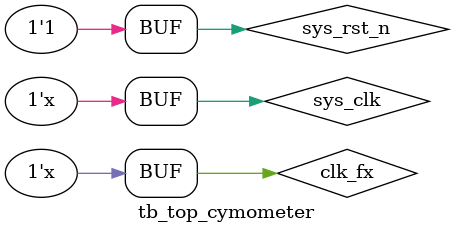
<source format=v>
`timescale 1ns/1ns
module tb_top_cymometer();

// top_cymometer Parameters
parameter   CNT_GATE_MAX = 28'd75_00       ;     // 测频周期时间  
parameter   CNT_GATE_LOW = 28'd12_50       ;     // 闸门为低的时间
parameter   CLK_FS_FREQ  = 28'd100_000_000;
parameter   CNT_TIME_MAX = 28'd80_00       ;     // 测频周期时间
parameter   DIV_N        = 26'd10           ;   // 分频系数
// top_cymometer Inputs
reg             sys_clk;
reg             sys_rst_n;
reg             clk_fx;

// top_cymometer Outputs
wire  clk_out1;
wire  clk_out2;
wire  lcd_hs;
wire  lcd_vs;
wire  lcd_de;
wire  lcd_bl;
wire  lcd_clk;
wire  lcd_rst;

// top_cymometer
wire  [23:0]  lcd_rgb;  

//初始化系统时钟、全局复位
initial begin   
        sys_clk <= 1'b0;
        sys_rst_n <= 1'b0;
        clk_fx <= 1'b0; 
        #40;
        sys_rst_n <= 1'b1;
end

//sys_clk:每10ns电平翻转一次，产生一个50MHz的时钟信号
always #10 sys_clk = ~sys_clk;

//模拟被测时钟
always #100 clk_fx = ~clk_fx;

// inout
assign lcd_rgb = lcd_de ? {24{1'bz}} : 24'h800000;

//top_cymometer
top_cymometer #(

    .CNT_GATE_MAX (CNT_GATE_MAX),
    .CNT_GATE_LOW (CNT_GATE_LOW),
    .CNT_TIME_MAX (CNT_TIME_MAX),
    .CLK_FS_FREQ  (CLK_FS_FREQ ),
    .DIV_N        (DIV_N       )
)
u_top_cymometer(
    .sys_clk      ( sys_clk    ),
    .sys_rst_n    ( sys_rst_n  ),
    .clk_fx       ( clk_fx     ),

    .clk_out1     ( clk_out1   ),
    .clk_out2     ( clk_out2   ),
    .lcd_hs       ( lcd_hs     ),
    .lcd_vs       ( lcd_vs     ),
    .lcd_de       ( lcd_de     ),
    .lcd_bl       ( lcd_bl     ),
    .lcd_clk      ( lcd_clk    ),
    .lcd_rgb      ( lcd_rgb    ),    
    .lcd_rst      ( lcd_rst    )
);

endmodule
</source>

TASK TO CARRY OUT
Repeat all of the listing above word for word, and exclude the pictures.

RESPONSE TO THE EXERCISE
<source format=v>
`timescale 1ns/1ns
module tb_top_cymometer();

// top_cymometer Parameters
parameter   CNT_GATE_MAX = 28'd75_00       ;     // 测频周期时间  
parameter   CNT_GATE_LOW = 28'd12_50       ;     // 闸门为低的时间
parameter   CLK_FS_FREQ  = 28'd100_000_000;
parameter   CNT_TIME_MAX = 28'd80_00       ;     // 测频周期时间
parameter   DIV_N        = 26'd10           ;   // 分频系数
// top_cymometer Inputs
reg             sys_clk;
reg             sys_rst_n;
reg             clk_fx;

// top_cymometer Outputs
wire  clk_out1;
wire  clk_out2;
wire  lcd_hs;
wire  lcd_vs;
wire  lcd_de;
wire  lcd_bl;
wire  lcd_clk;
wire  lcd_rst;

// top_cymometer
wire  [23:0]  lcd_rgb;  

//初始化系统时钟、全局复位
initial begin   
        sys_clk <= 1'b0;
        sys_rst_n <= 1'b0;
        clk_fx <= 1'b0; 
        #40;
        sys_rst_n <= 1'b1;
end

//sys_clk:每10ns电平翻转一次，产生一个50MHz的时钟信号
always #10 sys_clk = ~sys_clk;

//模拟被测时钟
always #100 clk_fx = ~clk_fx;

// inout
assign lcd_rgb = lcd_de ? {24{1'bz}} : 24'h800000;

//top_cymometer
top_cymometer #(

    .CNT_GATE_MAX (CNT_GATE_MAX),
    .CNT_GATE_LOW (CNT_GATE_LOW),
    .CNT_TIME_MAX (CNT_TIME_MAX),
    .CLK_FS_FREQ  (CLK_FS_FREQ ),
    .DIV_N        (DIV_N       )
)
u_top_cymometer(
    .sys_clk      ( sys_clk    ),
    .sys_rst_n    ( sys_rst_n  ),
    .clk_fx       ( clk_fx     ),

    .clk_out1     ( clk_out1   ),
    .clk_out2     ( clk_out2   ),
    .lcd_hs       ( lcd_hs     ),
    .lcd_vs       ( lcd_vs     ),
    .lcd_de       ( lcd_de     ),
    .lcd_bl       ( lcd_bl     ),
    .lcd_clk      ( lcd_clk    ),
    .lcd_rgb      ( lcd_rgb    ),    
    .lcd_rst      ( lcd_rst    )
);

endmodule
</source>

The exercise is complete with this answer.